··· Data supplied

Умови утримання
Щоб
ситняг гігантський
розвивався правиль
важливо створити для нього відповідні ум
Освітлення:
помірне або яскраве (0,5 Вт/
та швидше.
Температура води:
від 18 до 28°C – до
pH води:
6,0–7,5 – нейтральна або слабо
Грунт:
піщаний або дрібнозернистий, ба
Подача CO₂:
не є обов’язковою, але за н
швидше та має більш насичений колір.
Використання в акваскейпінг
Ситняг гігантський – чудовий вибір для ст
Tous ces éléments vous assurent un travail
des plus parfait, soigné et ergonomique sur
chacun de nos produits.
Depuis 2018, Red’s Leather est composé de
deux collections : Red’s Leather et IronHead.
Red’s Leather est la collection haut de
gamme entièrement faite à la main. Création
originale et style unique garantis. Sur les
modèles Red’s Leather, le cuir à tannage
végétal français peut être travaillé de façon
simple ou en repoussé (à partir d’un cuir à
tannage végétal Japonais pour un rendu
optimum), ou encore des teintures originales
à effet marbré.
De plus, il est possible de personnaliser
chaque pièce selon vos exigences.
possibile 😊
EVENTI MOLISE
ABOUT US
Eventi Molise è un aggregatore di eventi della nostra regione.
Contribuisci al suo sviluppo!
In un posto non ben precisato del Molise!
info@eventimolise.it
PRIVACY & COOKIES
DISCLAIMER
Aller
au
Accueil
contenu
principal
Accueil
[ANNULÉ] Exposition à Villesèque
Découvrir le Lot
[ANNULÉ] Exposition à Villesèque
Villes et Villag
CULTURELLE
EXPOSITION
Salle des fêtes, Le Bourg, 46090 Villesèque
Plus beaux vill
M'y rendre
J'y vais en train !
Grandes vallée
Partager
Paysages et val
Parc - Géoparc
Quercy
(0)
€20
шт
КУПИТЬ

······

Copy only the stretch running from the line containing "chacun de nos produits." to the final line of the entries, both ends included, exactly as it stands.

**Exercise answer:**
chacun de nos produits.
Depuis 2018, Red’s Leather est composé de
deux collections : Red’s Leather et IronHead.
Red’s Leather est la collection haut de
gamme entièrement faite à la main. Création
originale et style unique garantis. Sur les
modèles Red’s Leather, le cuir à tannage
végétal français peut être travaillé de façon
simple ou en repoussé (à partir d’un cuir à
tannage végétal Japonais pour un rendu
optimum), ou encore des teintures originales
à effet marbré.
De plus, il est possible de personnaliser
chaque pièce selon vos exigences.
possibile 😊
EVENTI MOLISE
ABOUT US
Eventi Molise è un aggregatore di eventi della nostra regione.
Contribuisci al suo sviluppo!
In un posto non ben precisato del Molise!
info@eventimolise.it
PRIVACY & COOKIES
DISCLAIMER
Aller
au
Accueil
contenu
principal
Accueil
[ANNULÉ] Exposition à Villesèque
Découvrir le Lot
[ANNULÉ] Exposition à Villesèque
Villes et Villag
CULTURELLE
EXPOSITION
Salle des fêtes, Le Bourg, 46090 Villesèque
Plus beaux vill
M'y rendre
J'y vais en train !
Grandes vallée
Partager
Paysages et val
Parc - Géoparc
Quercy
(0)
€20
шт
КУПИТЬ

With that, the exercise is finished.